Senator Kennedy is signaling that he will push for universal health care as the new chairman of the powerful Senate Health, Education, Labor, and Pensions Committee.

But judging by an initial hearing on the topic yesterday, getting a bill through Congress won't be easy, even with a new Democratic majority.

Despite a consensus that costs have risen dramatically for both consumers and employers, a panel of 10 leaders representing labor, business, and health care advocates offered differing solutions to what many have deemed a crisis. An estimated 46.6 million Americans do not have health insurance.

Some urged the federal government to follow the lead of Mr. Kennedy's home state, Massachusetts, and California in advancing universal health care plans, while others pushed for more aid to small businesses and changes to medical liability laws.

Mr. Kennedy is seeking to take advantage of rising momentum for expanded health care coverage, particularly among Republicans. In Massachusetts, Governor Romney, a Republican who recently left office, signed off on the nation's first law mandating that all residents have health insurance. And in California, another Republican, Governor Schwarzenegger, announced a similarly sweeping proposal this week.

"The American people are crying for some focus, and some attention, and some relief," Mr. Kennedy said. Under a plan he is proposing, Medicare would be expanded to all Americans by 2010. Currently, only people age 65 and over are eligible.
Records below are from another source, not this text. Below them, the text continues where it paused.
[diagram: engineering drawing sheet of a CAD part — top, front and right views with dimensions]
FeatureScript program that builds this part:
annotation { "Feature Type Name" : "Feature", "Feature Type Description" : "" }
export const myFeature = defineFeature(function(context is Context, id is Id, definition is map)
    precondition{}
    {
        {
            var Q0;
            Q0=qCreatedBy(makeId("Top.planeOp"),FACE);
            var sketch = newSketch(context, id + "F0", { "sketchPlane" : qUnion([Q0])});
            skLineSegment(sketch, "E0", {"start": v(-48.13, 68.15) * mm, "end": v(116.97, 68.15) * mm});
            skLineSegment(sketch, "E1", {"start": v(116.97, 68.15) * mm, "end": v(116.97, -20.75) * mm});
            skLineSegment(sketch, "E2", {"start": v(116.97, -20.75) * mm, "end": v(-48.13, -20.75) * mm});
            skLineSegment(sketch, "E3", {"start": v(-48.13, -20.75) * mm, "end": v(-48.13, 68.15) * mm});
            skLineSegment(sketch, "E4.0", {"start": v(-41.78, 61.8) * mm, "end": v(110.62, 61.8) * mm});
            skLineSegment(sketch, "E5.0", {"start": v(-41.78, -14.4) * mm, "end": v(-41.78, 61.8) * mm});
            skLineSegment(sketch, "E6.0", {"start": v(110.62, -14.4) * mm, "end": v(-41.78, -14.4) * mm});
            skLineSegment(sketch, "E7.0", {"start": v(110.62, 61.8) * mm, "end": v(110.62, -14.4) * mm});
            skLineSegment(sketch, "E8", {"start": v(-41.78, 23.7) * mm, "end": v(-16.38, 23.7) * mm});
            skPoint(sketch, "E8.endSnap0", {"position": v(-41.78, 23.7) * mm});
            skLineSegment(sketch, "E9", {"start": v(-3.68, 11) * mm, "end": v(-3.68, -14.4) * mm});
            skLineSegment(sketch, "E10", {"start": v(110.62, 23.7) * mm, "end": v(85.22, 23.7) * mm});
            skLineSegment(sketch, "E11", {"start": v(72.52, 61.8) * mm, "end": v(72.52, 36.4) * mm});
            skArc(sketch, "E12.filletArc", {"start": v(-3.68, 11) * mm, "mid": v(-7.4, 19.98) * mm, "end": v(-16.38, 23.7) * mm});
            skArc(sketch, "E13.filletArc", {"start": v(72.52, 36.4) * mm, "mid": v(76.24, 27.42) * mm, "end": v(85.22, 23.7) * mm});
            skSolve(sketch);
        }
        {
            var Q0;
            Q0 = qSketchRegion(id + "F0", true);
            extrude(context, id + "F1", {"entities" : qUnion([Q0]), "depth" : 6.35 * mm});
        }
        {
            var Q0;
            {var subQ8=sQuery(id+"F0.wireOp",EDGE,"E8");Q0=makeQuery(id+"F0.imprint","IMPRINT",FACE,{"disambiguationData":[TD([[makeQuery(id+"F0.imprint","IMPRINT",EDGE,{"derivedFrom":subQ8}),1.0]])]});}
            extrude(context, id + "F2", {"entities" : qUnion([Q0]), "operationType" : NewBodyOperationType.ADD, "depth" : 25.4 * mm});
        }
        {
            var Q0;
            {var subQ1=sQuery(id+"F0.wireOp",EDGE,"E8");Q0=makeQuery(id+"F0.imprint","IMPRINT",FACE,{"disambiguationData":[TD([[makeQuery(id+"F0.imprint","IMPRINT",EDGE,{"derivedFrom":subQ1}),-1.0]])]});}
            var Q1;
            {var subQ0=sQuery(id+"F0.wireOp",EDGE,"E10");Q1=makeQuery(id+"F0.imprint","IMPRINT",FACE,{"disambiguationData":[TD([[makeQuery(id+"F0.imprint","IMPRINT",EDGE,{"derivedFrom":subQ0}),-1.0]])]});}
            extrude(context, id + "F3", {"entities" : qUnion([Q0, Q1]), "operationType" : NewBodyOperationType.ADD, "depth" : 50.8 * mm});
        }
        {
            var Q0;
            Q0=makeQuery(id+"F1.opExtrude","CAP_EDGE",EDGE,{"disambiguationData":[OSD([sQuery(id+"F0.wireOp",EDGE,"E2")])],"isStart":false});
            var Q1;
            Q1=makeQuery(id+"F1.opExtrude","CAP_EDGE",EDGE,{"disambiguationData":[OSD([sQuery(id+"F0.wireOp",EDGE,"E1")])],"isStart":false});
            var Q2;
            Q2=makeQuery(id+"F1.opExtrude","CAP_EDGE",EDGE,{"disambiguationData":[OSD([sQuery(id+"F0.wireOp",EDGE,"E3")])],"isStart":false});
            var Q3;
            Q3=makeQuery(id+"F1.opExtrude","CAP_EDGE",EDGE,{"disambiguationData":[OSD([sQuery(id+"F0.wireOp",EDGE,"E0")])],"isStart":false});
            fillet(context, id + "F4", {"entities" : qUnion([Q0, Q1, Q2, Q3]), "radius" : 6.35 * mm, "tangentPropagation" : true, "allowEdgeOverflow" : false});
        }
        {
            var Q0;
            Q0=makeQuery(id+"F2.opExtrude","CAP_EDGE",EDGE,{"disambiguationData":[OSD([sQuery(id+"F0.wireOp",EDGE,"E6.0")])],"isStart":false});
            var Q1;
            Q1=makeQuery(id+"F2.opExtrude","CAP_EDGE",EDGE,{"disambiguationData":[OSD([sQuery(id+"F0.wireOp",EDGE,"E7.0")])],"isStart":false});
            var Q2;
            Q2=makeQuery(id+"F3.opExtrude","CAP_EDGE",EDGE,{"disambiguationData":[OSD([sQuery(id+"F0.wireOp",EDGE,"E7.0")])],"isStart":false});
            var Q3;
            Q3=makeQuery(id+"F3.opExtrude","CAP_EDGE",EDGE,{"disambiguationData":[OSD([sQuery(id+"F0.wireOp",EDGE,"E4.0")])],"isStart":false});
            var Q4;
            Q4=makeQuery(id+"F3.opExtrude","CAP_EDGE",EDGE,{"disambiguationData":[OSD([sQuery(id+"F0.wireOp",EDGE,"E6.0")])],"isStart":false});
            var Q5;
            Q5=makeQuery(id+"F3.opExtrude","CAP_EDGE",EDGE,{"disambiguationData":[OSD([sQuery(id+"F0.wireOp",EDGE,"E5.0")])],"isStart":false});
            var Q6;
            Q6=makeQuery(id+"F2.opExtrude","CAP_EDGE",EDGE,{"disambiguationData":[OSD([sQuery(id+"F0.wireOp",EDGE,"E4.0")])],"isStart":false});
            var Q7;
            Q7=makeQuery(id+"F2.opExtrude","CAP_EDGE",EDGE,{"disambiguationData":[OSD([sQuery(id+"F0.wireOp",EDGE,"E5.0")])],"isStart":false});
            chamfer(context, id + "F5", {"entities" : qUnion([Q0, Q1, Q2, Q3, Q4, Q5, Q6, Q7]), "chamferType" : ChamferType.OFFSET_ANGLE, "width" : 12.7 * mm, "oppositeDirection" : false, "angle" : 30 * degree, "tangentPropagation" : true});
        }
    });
He is likely to face resistance from Republicans, particularly Senator Coburn of Oklahoma, who railed against creating what he said would be a "Soviet-style" health care system that would stifle innovation and free market forces.

The committee's former chairman, Senator Enzi, a Republican of Wyoming, staked out a moderate stance, saying his priority was to pass legislation that would lessen costs for small businesses. But he also said lawmakers need to find a "third way" to solve the problem that would benefit the most people.

Senator Clinton, a member of the committee who spearheaded the last, failed attempt to enact universal health care as first lady in 1994, had been scheduled to attend the hearing but did not appear.